Some days you’ll find you are just not able to focus as easily as other days. However, this does not mean that you shouldn’t try breath work or yoga or that these practices don’t provide any benefit. One thing I’ve found that helps me stay in the moment if I find myself struggling is imagining I’m writing a story. When the mind is very busy, stopping all together can feel impossible. Instead, try to describe the tiny sensations, sights, sounds, feelings that are happening around you that you normally wouldn’t pay attention to.
For example, say you are taking a quiet moment to connect with the earth. Rather than merely trying to force your mind into focusing on the breath, start writing a mental story as if you are trying to explain everything you are experiencing in that moment to someone else. Are your feet in the grass? What does that feel like? Where is the sun in the sky? Is there a breeze blowing? What sounds are there around you? Be as descriptive as possible. If you find it hard to keep your mind on this task as well, you can even bring a notebook and physically write it out on a sheet of paper.

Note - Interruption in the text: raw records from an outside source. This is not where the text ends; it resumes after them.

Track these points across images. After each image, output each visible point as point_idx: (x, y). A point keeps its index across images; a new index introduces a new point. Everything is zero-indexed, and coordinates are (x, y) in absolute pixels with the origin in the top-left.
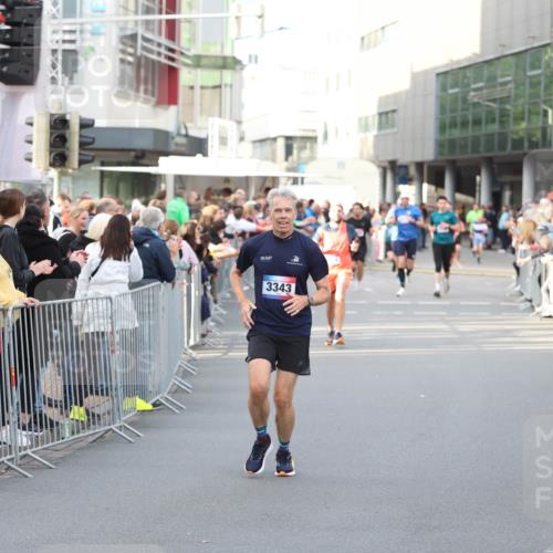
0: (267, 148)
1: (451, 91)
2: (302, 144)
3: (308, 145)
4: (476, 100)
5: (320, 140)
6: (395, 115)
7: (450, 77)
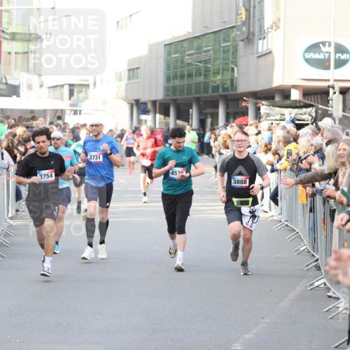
0: (58, 91)
1: (173, 56)
2: (80, 89)
3: (84, 90)
4: (189, 61)
5: (91, 86)
6: (139, 71)
7: (173, 47)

When you start to put seemingly bland or uneventful moments into words, you realize just how much is actually going on even in stillness that you might not have noticed before. I always find this practice very soothing and pleasurable. Even if it feels like you have no time or your mind couldn’t possibly stop racing, set a timer for just 1-5 minutes. It doesn’t take long for your to settle the mind and body. You may even find you enjoy it so much that you make a little more time than you thought you’d be able to devote to this little mental, emotional, spiritual break. And if not, be grateful that you at least gave yourself one minute to rest. You deserve it.